Rodriguez, who has been on unpaid leave since March saying he has post-traumatic stress disorder and lacks assurance of a safe workplace, says his civil rights and those of other officers and members of the community have been violated. Rodriguez further detailed his allegations, which are being investigated by federal authorities, in a recent interview with reporters.

He is demanding that his pay and benefits be reinstated, and that the alleged hostile environment, discriminatory behavior and racial harassment of the community cease, said his lawyer, Constance Rice, who filed the civil rights complaint along with attorneys for the American Civil Liberties Union of Southern California.

Riverside Police Chief Jerry Carroll said that he could not discuss Rodriguez's case because it is a personnel issue but that he has "absolutely zero tolerance for racism and discrimination in the Police Department. Just because somebody makes a statement doesn't mean that it's true. Those allegations need to be investigated, and we need the opportunity to do that."

The department also issued a statement saying it has "strong policies that prohibit inappropriate racial speech or behavior on the part of all employees. The [department] is made up of outstanding individuals who are professional in their speech and conduct. They treat fellow employees and members of the public with equality and with respect."

The statement added that complaints are thoroughly investigated and that the department takes appropriate corrective steps, including disciplinary action.

Official Denies Racist Pattern on the Force

Det. Jeffrey Joseph, president of the Riverside Police Officers Assn., who served 15 years on the city force, acknowledged that he has heard "inappropriate [racist] comments, and when they have occurred, the officers have been punished." But he added that "I have not seen a pattern and practice of racism" such as that described by Rodriguez.

City Atty. Stan Yamamoto criticized Rodriguez for "playing this out in the press. Just about everybody knows that we're under investigation by the Department of Justice, the county grand jury, the attorney general's office. There are official means to take complaints to the department."

Rodriguez, however, said he tried to resolve his issues through official channels for months, even when his co-workers became increasingly hostile. His pay and benefits were cut off and he faced the loss of his family's home, cars and livelihood, he said. Eventually, he added, he was threatened with an investigation that he considers a trumped-up reprisal for his role as whistle-blower.

He said the department is "starving me out, sending a message to people who want to break that code of silence and speak up against officer misconduct. And it's working. They're doing everything they can to cover up for these people instead of just disciplining them and weeding them out."
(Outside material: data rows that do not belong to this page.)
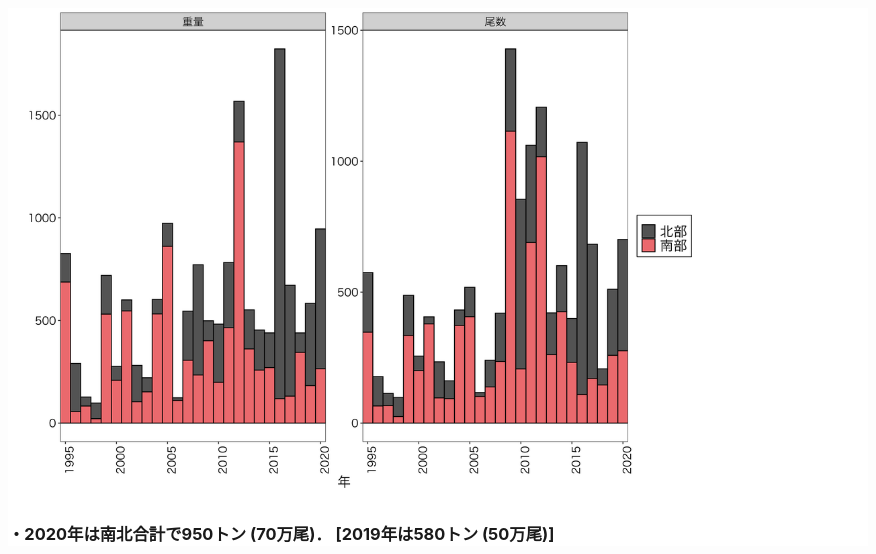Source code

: <img src="results/figures/サメガレイtrend.png" width="80%">

### ・2020年は南北合計で950トン (70万尾)．     [2019年は580トン (50万尾)]
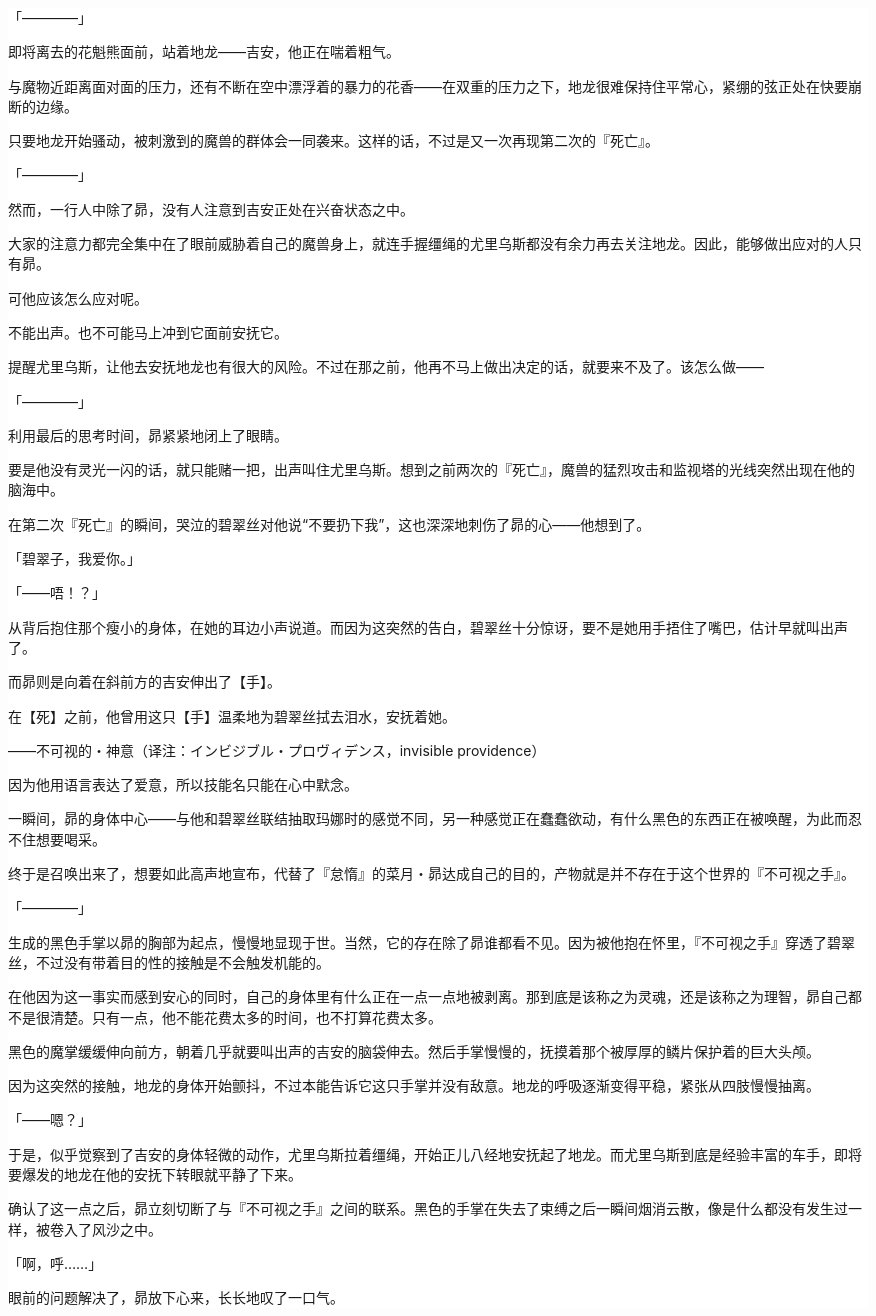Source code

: 「————」

即将离去的花魁熊面前，站着地龙——吉安，他正在喘着粗气。

与魔物近距离面对面的压力，还有不断在空中漂浮着的暴力的花香——在双重的压力之下，地龙很难保持住平常心，紧绷的弦正处在快要崩断的边缘。

只要地龙开始骚动，被刺激到的魔兽的群体会一同袭来。这样的话，不过是又一次再现第二次的『死亡』。

「————」

然而，一行人中除了昴，没有人注意到吉安正处在兴奋状态之中。

大家的注意力都完全集中在了眼前威胁着自己的魔兽身上，就连手握缰绳的尤里乌斯都没有余力再去关注地龙。因此，能够做出应对的人只有昴。

可他应该怎么应对呢。

不能出声。也不可能马上冲到它面前安抚它。

提醒尤里乌斯，让他去安抚地龙也有很大的风险。不过在那之前，他再不马上做出决定的话，就要来不及了。该怎么做——

「————」

利用最后的思考时间，昴紧紧地闭上了眼睛。

要是他没有灵光一闪的话，就只能赌一把，出声叫住尤里乌斯。想到之前两次的『死亡』，魔兽的猛烈攻击和监视塔的光线突然出现在他的脑海中。

在第二次『死亡』的瞬间，哭泣的碧翠丝对他说“不要扔下我”，这也深深地刺伤了昴的心——他想到了。

「碧翠子，我爱你。」

「——唔！？」

从背后抱住那个瘦小的身体，在她的耳边小声说道。而因为这突然的告白，碧翠丝十分惊讶，要不是她用手捂住了嘴巴，估计早就叫出声了。

而昴则是向着在斜前方的吉安伸出了【手】。

在【死】之前，他曾用这只【手】温柔地为碧翠丝拭去泪水，安抚着她。

——不可视的・神意（译注：インビジブル・プロヴィデンス，invisible providence）

因为他用语言表达了爱意，所以技能名只能在心中默念。

一瞬间，昴的身体中心——与他和碧翠丝联结抽取玛娜时的感觉不同，另一种感觉正在蠢蠢欲动，有什么黑色的东西正在被唤醒，为此而忍不住想要喝采。

终于是召唤出来了，想要如此高声地宣布，代替了『怠惰』的菜月・昴达成自己的目的，产物就是并不存在于这个世界的『不可视之手』。

「————」

生成的黑色手掌以昴的胸部为起点，慢慢地显现于世。当然，它的存在除了昴谁都看不见。因为被他抱在怀里，『不可视之手』穿透了碧翠丝，不过没有带着目的性的接触是不会触发机能的。

在他因为这一事实而感到安心的同时，自己的身体里有什么正在一点一点地被剥离。那到底是该称之为灵魂，还是该称之为理智，昴自己都不是很清楚。只有一点，他不能花费太多的时间，也不打算花费太多。

黑色的魔掌缓缓伸向前方，朝着几乎就要叫出声的吉安的脑袋伸去。然后手掌慢慢的，抚摸着那个被厚厚的鳞片保护着的巨大头颅。

因为这突然的接触，地龙的身体开始颤抖，不过本能告诉它这只手掌并没有敌意。地龙的呼吸逐渐变得平稳，紧张从四肢慢慢抽离。

「——嗯？」

于是，似乎觉察到了吉安的身体轻微的动作，尤里乌斯拉着缰绳，开始正儿八经地安抚起了地龙。而尤里乌斯到底是经验丰富的车手，即将要爆发的地龙在他的安抚下转眼就平静了下来。

确认了这一点之后，昴立刻切断了与『不可视之手』之间的联系。黑色的手掌在失去了束缚之后一瞬间烟消云散，像是什么都没有发生过一样，被卷入了风沙之中。

「啊，呼……」

眼前的问题解决了，昴放下心来，长长地叹了一口气。
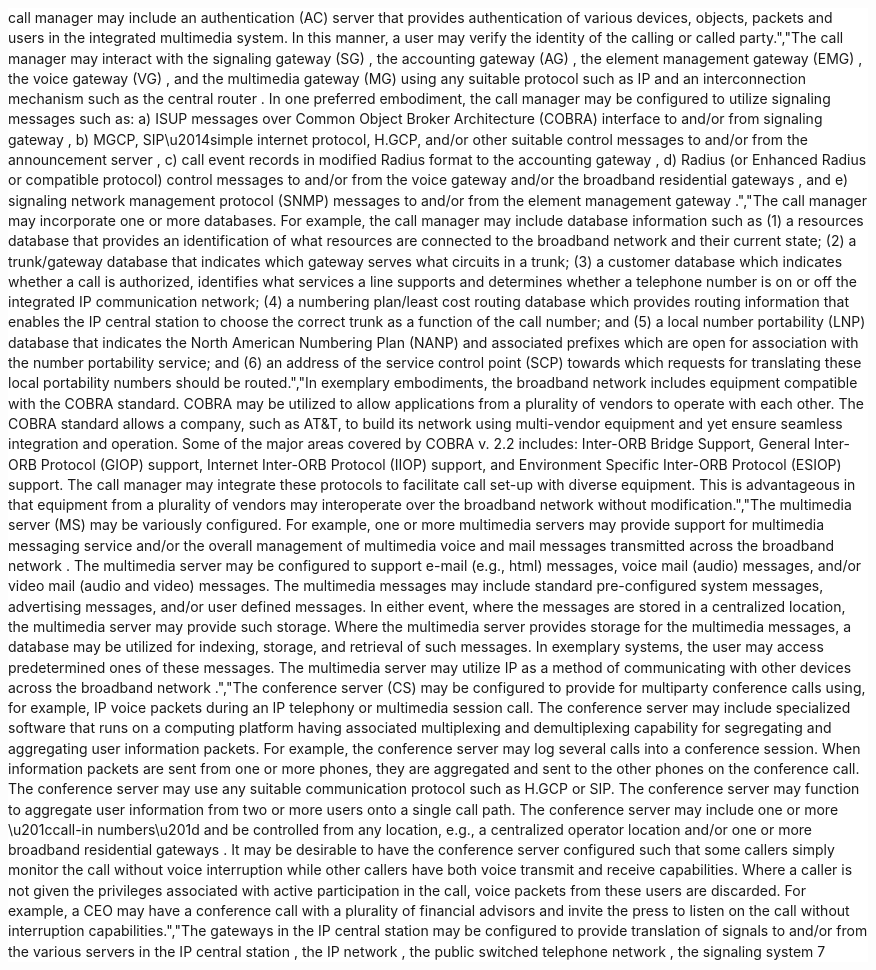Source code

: call manager  may include an authentication (AC) server  that provides authentication of various devices, objects, packets and users in the integrated multimedia system. In this manner, a user may verify the identity of the calling or called party.","The call manager  may interact with the signaling gateway (SG) , the accounting gateway (AG) , the element management gateway (EMG) , the voice gateway (VG) , and the multimedia gateway (MG)  using any suitable protocol such as IP and an interconnection mechanism such as the central router . In one preferred embodiment, the call manager  may be configured to utilize signaling messages such as: a) ISUP messages over Common Object Broker Architecture (COBRA) interface to and\/or from signaling gateway , b) MGCP, SIP\u2014simple internet protocol, H.GCP, and\/or other suitable control messages to and\/or from the announcement server , c) call event records in modified Radius format to the accounting gateway , d) Radius (or Enhanced Radius or compatible protocol) control messages to and\/or from the voice gateway  and\/or the broadband residential gateways , and e) signaling network management protocol (SNMP) messages to and\/or from the element management gateway .","The call manager  may incorporate one or more databases. For example, the call manager  may include database information such as (1) a resources database that provides an identification of what resources are connected to the broadband network  and their current state; (2) a trunk\/gateway database that indicates which gateway serves what circuits in a trunk; (3) a customer database which indicates whether a call is authorized, identifies what services a line supports and determines whether a telephone number is on or off the integrated IP communication network; (4) a numbering plan\/least cost routing database which provides routing information that enables the IP central station  to choose the correct trunk as a function of the call number; and (5) a local number portability (LNP) database that indicates the North American Numbering Plan (NANP) and associated prefixes which are open for association with the number portability service; and (6) an address of the service control point (SCP) towards which requests for translating these local portability numbers should be routed.","In exemplary embodiments, the broadband network  includes equipment compatible with the COBRA standard. COBRA may be utilized to allow applications from a plurality of vendors to operate with each other. The COBRA standard allows a company, such as AT&T, to build its network using multi-vendor equipment and yet ensure seamless integration and operation. Some of the major areas covered by COBRA v. 2.2 includes: Inter-ORB Bridge Support, General Inter-ORB Protocol (GIOP) support, Internet Inter-ORB Protocol (IIOP) support, and Environment Specific Inter-ORB Protocol (ESIOP) support. The call manager  may integrate these protocols to facilitate call set-up with diverse equipment. This is advantageous in that equipment from a plurality of vendors may interoperate over the broadband network  without modification.","The multimedia server (MS)  may be variously configured. For example, one or more multimedia servers may provide support for multimedia messaging service and\/or the overall management of multimedia voice and mail messages transmitted across the broadband network . The multimedia server may be configured to support e-mail (e.g., html) messages, voice mail (audio) messages, and\/or video mail (audio and video) messages. The multimedia messages may include standard pre-configured system messages, advertising messages, and\/or user defined messages. In either event, where the messages are stored in a centralized location, the multimedia server may provide such storage. Where the multimedia server  provides storage for the multimedia messages, a database may be utilized for indexing, storage, and retrieval of such messages. In exemplary systems, the user may access predetermined ones of these messages. The multimedia server  may utilize IP as a method of communicating with other devices across the broadband network .","The conference server (CS)  may be configured to provide for multiparty conference calls using, for example, IP voice packets during an IP telephony or multimedia session call. The conference server  may include specialized software that runs on a computing platform having associated multiplexing and demultiplexing capability for segregating and aggregating user information packets. For example, the conference server may log several calls into a conference session. When information packets are sent from one or more phones, they are aggregated and sent to the other phones on the conference call. The conference server  may use any suitable communication protocol such as H.GCP or SIP. The conference server  may function to aggregate user information from two or more users onto a single call path. The conference server  may include one or more \u201ccall-in numbers\u201d and be controlled from any location, e.g., a centralized operator location and\/or one or more broadband residential gateways . It may be desirable to have the conference server  configured such that some callers simply monitor the call without voice interruption while other callers have both voice transmit and receive capabilities. Where a caller is not given the privileges associated with active participation in the call, voice packets from these users are discarded. For example, a CEO may have a conference call with a plurality of financial advisors and invite the press to listen on the call without interruption capabilities.","The gateways in the IP central station  may be configured to provide translation of signals to and\/or from the various servers in the IP central station , the IP network , the public switched telephone network , the signaling system 7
The Miller shooting triggered a wave of outrage and protests led by members of Riverside's black community and drew widespread attention to the issue of officer-involved shootings. A sergeant who was at the scene and the four officers who shot Miller have been dismissed, and federal prosecutors have launched a civil rights probe of the department.

"We're doing a full-fledged investigation into the Police Department to determine whether an investigation shows a pattern and practice of civil rights violations," said Michael Gennaco, head of the U.S. attorney's civil rights division in Los Angeles.

Rodriguez said the Miller incident heightened racial tensions within the department and made him, the only nonwhite officer at the scene, a target of hostility.

Miller was shot 12 times by the four officers, who were responding to a 911 call reporting a woman unconscious in her car. Officers said they found her unresponsive in the driver's seat with a gun in her lap. One of the officers broke a window of the car in an attempt to take the gun and fired on Miller when she allegedly reached for the weapon.